Source material ->
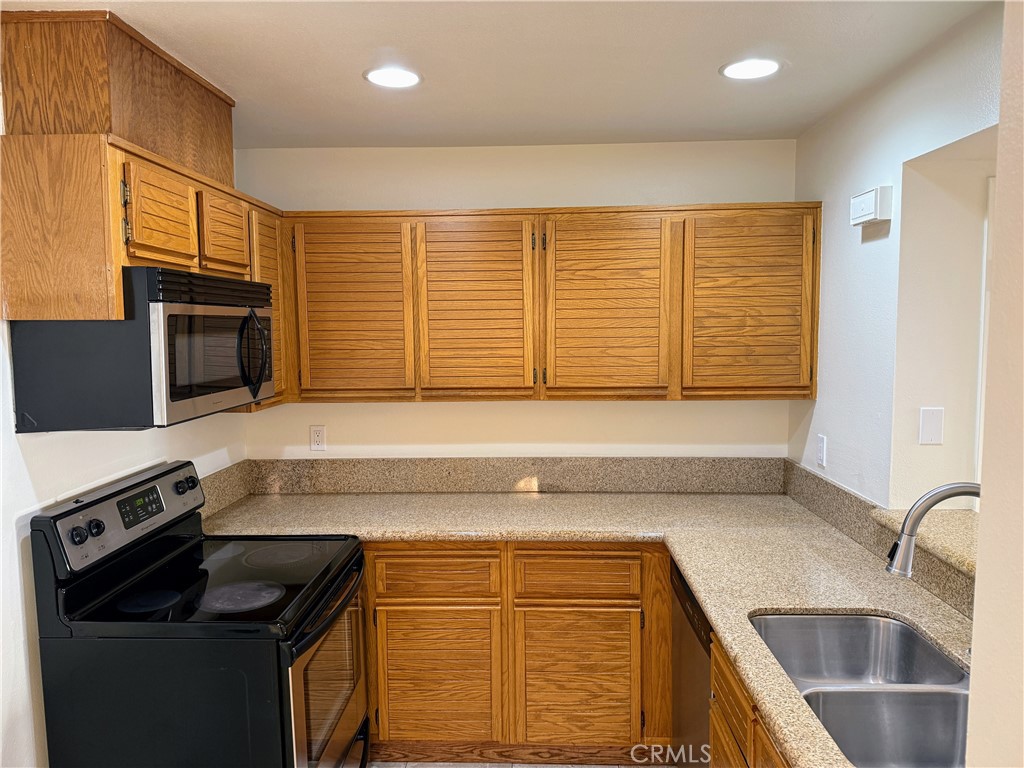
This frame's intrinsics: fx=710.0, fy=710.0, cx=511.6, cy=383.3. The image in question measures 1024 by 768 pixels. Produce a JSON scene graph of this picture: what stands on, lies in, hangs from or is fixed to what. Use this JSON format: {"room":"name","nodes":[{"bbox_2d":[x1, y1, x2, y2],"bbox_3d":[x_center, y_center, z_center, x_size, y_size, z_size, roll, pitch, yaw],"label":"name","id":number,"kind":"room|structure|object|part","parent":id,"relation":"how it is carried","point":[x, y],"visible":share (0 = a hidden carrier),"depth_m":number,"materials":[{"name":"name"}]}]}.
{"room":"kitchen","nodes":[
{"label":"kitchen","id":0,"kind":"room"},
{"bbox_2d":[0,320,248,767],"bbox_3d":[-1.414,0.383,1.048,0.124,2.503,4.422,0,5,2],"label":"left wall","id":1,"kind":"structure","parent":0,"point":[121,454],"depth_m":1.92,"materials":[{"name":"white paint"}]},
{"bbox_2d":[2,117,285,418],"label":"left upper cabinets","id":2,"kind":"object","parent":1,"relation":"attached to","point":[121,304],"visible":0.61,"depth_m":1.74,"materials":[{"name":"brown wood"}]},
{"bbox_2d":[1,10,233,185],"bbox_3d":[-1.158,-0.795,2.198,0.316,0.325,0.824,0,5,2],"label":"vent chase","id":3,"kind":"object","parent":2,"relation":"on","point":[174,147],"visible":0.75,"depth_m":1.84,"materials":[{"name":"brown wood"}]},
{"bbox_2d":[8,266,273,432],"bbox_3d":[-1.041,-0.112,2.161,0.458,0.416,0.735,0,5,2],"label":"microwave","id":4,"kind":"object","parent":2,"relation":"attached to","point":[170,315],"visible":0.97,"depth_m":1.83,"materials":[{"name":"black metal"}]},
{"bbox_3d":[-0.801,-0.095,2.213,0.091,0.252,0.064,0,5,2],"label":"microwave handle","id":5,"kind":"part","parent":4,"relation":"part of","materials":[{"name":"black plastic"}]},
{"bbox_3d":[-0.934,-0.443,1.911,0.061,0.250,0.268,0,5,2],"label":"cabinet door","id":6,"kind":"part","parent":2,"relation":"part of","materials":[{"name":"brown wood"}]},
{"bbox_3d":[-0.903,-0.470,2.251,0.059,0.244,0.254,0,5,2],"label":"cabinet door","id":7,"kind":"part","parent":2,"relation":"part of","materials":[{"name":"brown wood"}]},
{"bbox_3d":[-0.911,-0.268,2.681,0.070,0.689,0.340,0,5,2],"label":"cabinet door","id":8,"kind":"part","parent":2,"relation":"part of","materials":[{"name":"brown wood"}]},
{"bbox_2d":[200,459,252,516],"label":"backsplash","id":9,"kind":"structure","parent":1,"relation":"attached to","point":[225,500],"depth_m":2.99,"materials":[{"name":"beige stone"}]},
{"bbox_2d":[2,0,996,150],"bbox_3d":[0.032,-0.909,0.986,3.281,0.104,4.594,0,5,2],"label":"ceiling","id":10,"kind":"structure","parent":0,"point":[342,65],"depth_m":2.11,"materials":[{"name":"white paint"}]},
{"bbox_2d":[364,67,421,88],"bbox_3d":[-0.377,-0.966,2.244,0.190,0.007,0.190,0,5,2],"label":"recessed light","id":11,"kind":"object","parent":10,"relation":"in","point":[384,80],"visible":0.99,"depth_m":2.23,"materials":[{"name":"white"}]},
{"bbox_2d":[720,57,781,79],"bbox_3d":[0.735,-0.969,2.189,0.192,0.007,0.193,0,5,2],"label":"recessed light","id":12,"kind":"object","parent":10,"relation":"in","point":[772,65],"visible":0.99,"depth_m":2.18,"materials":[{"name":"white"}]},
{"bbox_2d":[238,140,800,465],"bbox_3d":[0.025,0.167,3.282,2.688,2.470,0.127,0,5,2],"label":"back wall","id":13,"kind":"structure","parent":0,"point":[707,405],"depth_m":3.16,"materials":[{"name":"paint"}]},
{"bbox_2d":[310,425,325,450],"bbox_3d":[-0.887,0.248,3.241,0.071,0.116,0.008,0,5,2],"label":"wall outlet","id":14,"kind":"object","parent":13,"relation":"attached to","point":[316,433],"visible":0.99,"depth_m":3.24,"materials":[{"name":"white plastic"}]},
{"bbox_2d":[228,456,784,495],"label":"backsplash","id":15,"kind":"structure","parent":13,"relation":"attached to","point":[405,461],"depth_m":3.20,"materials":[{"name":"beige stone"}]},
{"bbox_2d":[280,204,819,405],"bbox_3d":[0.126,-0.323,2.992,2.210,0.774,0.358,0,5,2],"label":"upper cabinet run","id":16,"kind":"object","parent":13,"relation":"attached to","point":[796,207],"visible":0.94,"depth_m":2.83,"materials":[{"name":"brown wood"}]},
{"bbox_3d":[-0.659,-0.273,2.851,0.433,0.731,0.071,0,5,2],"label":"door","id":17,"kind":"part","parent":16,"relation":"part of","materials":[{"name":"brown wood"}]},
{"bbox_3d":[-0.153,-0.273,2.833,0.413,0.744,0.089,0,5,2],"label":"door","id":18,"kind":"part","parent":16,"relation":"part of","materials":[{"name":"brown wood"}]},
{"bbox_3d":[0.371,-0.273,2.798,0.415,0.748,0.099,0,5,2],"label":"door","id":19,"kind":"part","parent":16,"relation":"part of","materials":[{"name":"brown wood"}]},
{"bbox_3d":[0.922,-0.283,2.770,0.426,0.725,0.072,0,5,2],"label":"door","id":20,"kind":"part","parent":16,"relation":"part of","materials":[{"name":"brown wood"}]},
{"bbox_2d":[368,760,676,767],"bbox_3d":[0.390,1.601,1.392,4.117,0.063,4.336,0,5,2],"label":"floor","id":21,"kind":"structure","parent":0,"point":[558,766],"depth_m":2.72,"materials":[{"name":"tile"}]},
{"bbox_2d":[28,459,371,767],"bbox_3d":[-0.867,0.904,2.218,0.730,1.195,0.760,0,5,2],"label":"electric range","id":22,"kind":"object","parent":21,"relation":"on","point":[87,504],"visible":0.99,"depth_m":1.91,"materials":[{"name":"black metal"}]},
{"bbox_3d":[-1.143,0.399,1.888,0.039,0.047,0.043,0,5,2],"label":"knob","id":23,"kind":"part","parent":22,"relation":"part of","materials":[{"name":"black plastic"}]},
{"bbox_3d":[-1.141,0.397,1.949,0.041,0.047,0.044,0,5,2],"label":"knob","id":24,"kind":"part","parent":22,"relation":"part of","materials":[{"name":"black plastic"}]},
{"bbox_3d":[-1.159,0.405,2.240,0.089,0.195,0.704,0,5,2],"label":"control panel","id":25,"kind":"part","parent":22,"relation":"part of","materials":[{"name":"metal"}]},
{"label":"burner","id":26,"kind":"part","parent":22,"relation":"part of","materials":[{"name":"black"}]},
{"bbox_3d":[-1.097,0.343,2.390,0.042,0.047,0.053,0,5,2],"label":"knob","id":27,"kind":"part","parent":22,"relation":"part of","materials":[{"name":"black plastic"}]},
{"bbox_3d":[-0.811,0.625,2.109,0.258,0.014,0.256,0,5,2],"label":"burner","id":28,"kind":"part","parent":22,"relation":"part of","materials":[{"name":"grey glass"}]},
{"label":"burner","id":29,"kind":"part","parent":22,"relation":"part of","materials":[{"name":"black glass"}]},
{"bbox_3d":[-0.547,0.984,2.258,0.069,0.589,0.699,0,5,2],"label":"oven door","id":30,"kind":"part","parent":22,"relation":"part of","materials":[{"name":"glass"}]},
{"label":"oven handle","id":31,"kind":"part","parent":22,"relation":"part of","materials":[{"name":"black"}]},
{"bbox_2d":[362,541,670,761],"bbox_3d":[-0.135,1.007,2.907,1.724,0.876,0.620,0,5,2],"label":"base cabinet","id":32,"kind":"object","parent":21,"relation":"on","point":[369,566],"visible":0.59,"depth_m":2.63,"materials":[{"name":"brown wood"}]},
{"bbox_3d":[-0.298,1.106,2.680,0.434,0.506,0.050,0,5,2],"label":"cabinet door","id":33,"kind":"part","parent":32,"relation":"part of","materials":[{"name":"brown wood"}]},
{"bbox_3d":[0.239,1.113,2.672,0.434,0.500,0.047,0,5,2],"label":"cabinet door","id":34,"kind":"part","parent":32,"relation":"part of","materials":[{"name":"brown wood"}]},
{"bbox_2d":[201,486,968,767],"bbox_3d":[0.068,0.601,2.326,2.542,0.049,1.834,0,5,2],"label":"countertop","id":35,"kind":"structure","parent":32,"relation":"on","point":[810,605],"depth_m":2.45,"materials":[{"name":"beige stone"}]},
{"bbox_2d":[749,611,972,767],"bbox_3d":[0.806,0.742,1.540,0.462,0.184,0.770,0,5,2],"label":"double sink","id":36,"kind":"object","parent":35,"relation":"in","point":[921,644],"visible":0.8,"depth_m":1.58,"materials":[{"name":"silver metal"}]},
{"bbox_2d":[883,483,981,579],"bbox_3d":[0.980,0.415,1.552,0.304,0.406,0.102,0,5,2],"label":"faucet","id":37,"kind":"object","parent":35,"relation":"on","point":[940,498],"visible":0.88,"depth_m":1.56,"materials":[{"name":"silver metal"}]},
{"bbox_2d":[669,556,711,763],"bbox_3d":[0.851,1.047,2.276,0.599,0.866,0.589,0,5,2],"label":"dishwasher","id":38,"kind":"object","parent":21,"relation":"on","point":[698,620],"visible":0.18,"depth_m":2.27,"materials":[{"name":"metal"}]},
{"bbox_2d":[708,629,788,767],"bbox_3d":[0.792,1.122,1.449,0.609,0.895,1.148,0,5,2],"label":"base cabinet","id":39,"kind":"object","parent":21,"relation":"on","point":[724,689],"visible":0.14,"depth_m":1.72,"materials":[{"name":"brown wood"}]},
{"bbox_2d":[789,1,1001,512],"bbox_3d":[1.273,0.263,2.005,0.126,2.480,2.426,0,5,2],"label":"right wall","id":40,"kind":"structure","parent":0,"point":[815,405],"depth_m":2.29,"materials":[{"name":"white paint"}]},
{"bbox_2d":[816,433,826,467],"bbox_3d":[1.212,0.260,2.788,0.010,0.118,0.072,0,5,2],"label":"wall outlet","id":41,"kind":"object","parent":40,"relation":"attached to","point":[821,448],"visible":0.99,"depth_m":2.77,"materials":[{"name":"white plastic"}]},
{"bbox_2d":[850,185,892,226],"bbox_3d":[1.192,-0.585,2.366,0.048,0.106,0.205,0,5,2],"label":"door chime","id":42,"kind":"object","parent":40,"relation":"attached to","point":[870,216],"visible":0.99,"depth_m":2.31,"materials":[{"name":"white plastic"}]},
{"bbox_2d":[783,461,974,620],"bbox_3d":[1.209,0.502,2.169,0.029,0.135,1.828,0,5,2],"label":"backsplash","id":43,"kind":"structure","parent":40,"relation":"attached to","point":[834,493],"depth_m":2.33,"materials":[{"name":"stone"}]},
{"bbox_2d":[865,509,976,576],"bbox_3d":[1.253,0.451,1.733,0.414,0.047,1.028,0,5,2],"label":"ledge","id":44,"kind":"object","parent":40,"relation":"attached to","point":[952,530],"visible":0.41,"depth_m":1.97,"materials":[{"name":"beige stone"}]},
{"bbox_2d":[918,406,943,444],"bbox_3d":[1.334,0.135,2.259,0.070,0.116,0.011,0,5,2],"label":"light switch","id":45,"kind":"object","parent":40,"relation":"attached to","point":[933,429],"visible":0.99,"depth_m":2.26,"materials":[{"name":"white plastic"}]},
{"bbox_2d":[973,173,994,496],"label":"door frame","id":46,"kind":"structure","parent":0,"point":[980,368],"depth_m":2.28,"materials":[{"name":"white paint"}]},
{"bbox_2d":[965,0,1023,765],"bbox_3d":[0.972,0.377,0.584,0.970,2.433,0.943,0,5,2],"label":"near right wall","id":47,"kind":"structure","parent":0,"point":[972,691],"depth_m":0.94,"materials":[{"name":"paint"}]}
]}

Prompt -> Pull every line that holds the string "glass" out of the records.

Exercise solution ->
{"bbox_3d":[-0.811,0.625,2.109,0.258,0.014,0.256,0,5,2],"label":"burner","id":28,"kind":"part","parent":22,"relation":"part of","materials":[{"name":"grey glass"}]},
{"label":"burner","id":29,"kind":"part","parent":22,"relation":"part of","materials":[{"name":"black glass"}]},
{"bbox_3d":[-0.547,0.984,2.258,0.069,0.589,0.699,0,5,2],"label":"oven door","id":30,"kind":"part","parent":22,"relation":"part of","materials":[{"name":"glass"}]},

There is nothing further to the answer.